» **Given text**:
────────
Subject: Re: mechanised documentation and my business model solution
From: "Ben Tilly" <btilly@gmail.com>
Date: Mon, 27 Mar 2006 11:02:31 -0800

 Mon, 27 Mar 2006 11:02:31 -0800
On 3/26/06, Rich Morin <rdm@cfcl.com> wrote:
> At 10:33 PM -0800 3/25/06, Ben Tilly wrote:
> > On 3/25/06, Rich Morin <rdm@cfcl.com> wrote:
> >> At 6:55 PM -0800 3/25/06, Ben Tilly wrote:
> > I didn't use wikis as an example.  I used source control
> > systems, of which there are many, and which generally
> > support versioning pretty well.
>
> Versioning is central to the task of source code control.
> So, these systems spend quite a bit of effort on the issue.
> Most wikis do not, but they may borrow some functionality.

Yes, they do.  And the people who've actually written them have
realized that a relational database system does NOT offer much utility
to help someone who wants to build one of these, and so they don't use
relational database systems.

> For example, TWiki (a file-based wiki) keeps its files in
> RCS.  This solves part of the versioning problem, but not
> all of it.  CVS or Subversion would certainly solve other
> issues, if either could be shoe-horned in.  In any case,
> we've exceeded both my interest and expertise.

If you want to succeed in your goal, I'd suggest focussing your
interest and improving your expertise.  Versioning is a hard problem. 
And it is critical to how software developers work.  If you think that
you want documentation to be versioned, I can guarantee that you'll
encounter lots of developers who want it to be versioned along with
their software.
────────
» **Extracted information**:
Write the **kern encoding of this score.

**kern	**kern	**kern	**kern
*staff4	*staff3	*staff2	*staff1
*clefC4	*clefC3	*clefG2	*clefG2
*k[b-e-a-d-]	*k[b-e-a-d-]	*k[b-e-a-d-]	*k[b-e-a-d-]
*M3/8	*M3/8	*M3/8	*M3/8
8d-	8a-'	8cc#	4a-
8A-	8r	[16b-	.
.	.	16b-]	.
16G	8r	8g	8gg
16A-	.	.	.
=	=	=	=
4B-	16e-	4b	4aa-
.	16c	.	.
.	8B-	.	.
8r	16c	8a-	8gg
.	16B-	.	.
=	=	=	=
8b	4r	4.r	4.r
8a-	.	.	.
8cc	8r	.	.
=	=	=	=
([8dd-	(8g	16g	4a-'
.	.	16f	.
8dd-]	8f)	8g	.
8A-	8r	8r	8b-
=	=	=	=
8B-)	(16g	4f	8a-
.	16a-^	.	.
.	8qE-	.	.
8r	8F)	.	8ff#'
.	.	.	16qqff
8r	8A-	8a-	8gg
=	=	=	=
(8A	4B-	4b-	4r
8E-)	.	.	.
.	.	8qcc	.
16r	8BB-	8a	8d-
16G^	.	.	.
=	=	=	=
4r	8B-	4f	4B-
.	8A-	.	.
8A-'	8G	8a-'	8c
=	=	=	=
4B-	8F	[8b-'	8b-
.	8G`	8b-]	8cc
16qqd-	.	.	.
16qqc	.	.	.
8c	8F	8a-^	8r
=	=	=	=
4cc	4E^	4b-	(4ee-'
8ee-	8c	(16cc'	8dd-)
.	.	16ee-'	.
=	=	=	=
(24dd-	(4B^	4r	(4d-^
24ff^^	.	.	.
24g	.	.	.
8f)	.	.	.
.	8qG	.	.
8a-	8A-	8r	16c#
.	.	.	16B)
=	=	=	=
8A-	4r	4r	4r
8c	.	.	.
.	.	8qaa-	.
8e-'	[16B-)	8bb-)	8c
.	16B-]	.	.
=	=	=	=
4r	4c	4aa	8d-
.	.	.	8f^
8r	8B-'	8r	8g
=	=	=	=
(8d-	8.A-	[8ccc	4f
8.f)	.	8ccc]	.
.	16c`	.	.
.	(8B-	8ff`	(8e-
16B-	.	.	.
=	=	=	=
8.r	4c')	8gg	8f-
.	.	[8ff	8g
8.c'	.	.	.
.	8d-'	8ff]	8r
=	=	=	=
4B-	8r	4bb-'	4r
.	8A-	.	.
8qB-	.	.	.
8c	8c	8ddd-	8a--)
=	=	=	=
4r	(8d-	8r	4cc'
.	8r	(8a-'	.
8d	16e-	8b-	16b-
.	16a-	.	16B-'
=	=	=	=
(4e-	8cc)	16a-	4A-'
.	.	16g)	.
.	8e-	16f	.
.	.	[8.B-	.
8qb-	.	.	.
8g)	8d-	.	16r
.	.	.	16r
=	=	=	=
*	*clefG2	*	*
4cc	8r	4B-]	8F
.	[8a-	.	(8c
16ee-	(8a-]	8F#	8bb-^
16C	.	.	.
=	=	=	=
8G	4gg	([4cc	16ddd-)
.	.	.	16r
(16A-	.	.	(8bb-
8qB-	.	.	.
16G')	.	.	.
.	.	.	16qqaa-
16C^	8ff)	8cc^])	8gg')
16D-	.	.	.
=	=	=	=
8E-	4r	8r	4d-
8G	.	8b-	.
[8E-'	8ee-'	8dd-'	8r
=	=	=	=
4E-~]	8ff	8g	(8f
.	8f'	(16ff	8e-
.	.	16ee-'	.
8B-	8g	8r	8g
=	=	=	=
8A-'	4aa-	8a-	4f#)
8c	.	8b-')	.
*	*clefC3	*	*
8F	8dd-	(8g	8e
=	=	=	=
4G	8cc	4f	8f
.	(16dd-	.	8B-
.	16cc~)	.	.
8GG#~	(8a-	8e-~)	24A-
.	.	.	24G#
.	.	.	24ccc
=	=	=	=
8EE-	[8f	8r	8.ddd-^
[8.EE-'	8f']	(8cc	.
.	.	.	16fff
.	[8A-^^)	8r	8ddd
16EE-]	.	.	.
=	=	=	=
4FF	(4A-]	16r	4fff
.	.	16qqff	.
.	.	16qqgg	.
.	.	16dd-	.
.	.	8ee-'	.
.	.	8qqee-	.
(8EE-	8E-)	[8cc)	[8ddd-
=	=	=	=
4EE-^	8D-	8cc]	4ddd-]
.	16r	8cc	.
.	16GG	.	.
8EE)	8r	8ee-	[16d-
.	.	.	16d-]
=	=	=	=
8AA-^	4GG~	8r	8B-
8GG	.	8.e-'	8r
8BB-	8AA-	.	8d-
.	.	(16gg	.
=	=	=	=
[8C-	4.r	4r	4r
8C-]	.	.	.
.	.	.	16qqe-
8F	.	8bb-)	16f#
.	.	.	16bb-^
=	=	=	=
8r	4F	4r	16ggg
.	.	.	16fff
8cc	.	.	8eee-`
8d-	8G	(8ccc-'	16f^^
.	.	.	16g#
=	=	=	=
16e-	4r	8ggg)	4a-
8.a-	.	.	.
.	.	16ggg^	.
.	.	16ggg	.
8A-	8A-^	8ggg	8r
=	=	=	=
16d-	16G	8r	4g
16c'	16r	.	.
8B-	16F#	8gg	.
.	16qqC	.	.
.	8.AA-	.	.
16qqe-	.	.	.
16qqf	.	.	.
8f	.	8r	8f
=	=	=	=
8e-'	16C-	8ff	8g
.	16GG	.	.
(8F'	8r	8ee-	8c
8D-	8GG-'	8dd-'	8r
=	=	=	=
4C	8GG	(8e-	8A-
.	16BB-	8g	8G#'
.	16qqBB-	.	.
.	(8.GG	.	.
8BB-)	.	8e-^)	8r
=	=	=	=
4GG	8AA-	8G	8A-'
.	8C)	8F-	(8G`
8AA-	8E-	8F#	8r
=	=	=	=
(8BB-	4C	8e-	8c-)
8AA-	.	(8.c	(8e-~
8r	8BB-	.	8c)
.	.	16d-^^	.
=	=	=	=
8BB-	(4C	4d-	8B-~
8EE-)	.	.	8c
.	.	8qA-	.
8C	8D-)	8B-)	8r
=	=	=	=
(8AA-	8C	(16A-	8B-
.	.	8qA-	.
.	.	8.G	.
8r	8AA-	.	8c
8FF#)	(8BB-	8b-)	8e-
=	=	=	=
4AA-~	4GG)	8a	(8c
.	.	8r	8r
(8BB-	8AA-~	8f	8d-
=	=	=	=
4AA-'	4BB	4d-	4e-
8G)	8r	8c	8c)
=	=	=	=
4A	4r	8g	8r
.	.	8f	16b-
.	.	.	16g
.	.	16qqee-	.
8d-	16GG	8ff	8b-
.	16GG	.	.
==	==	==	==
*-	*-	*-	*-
────────
» **Problem 1**: In the mailing list message, which system does TWiki keep its files in?
» **Problem 2**: Reproduce everything in the mailing list message from "Yes, they do." down to "relational database systems.".
The data comes from a separate source.

» **Finished answer 1**: RCS.

» **Finished answer 2**:
Yes, they do.  And the people who've actually written them have
realized that a relational database system does NOT offer much utility
to help someone who wants to build one of these, and so they don't use
relational database systems.